BEIJING U.S. Secretary of State Hillary Clinton left Beijing on Saturday after a tense week of negotiations with China over the fate of blind rights activist Chen Guangcheng, who plans to travel to the United States under a deal to end the standoff.
Despite some speculation that Chen might fly out on the same plane as Clinton, the 40-year-old activist remained in the Beijing hospital he went to on Wednesday from the U.S. embassy, where he had taken refuge after a dramatic escape from 19 months under house arrest in his home village.
In a sign the dispute over the activist, which threatened to worsen difficult China-U.S. ties, might be easing, China indicated on Friday Chen would be allowed to go to the United States to study.
Later, in an interview with Radio Free Asia, Chen said he did not plan to leave his homeland for good.
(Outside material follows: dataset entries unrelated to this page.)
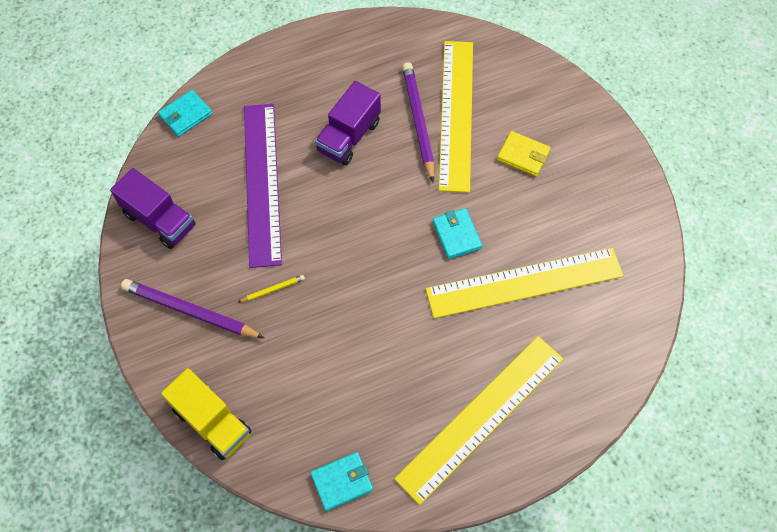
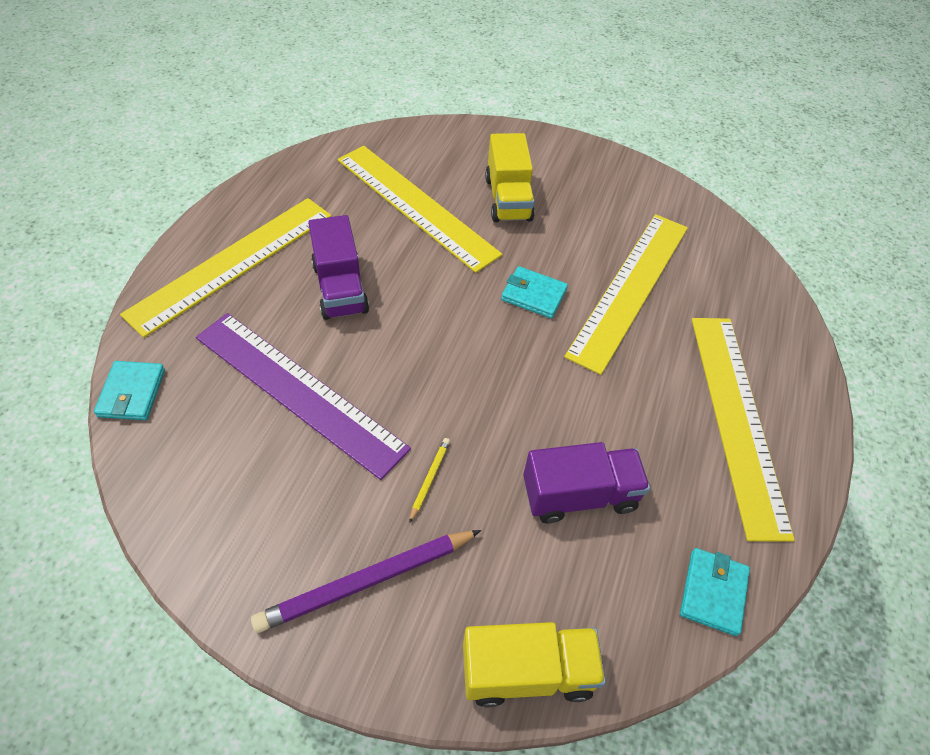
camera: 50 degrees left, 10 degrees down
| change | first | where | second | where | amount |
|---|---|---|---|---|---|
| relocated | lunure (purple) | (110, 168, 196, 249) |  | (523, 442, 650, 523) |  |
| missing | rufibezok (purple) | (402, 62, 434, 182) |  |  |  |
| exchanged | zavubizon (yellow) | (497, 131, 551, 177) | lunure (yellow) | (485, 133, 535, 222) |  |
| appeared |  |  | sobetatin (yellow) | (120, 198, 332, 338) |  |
"This isn't saying that when I leave it's a one-off and there's no coming back," Chen told the Washington-based news service.
"Nobody should think that I'm emigrating or anything like that. As they (the Chinese government) have recognized that I'm free, then I should also have the freedom to go where I want."
It is not clear how soon and how smoothly Chen will pass through China's procedures that would allow him to travel, and even with Washington cautiously welcoming the proposed deal, some of his supporters said they remained under house arrest or under heavy police watch.
Human rights lawyer Jiang Tianyong said both his ears were injured, and his left eardrum seemed to have ruptured, after police officers beat him about the head after he went to the Chaoyang Hospital in a bid to visit Chen.
"The worrying problem is that I haven't been allowed out of my home to see a doctor and check how serious this is," Jiang told Reuters by telephone from his home. "The state security police have told me to wait while they ask if I can go to a hospital, and there's been no answer."
The Chinese Foreign Ministry said on Friday that Chen could apply to study abroad followed his dramatic appeal to a U.S. congressional hearing on his case, when he asked to be allowed to spend time in the United States after escaping extra-judicial captivity in his home village and hiding in the U.S. embassy in Beijing for six days.
Chen left the embassy under a deal that foresaw him staying in China to study at a university. But Chen, beset by worries about the safety of his family and his own tenuous freedom, then changed his mind and said he wanted to go to the United States.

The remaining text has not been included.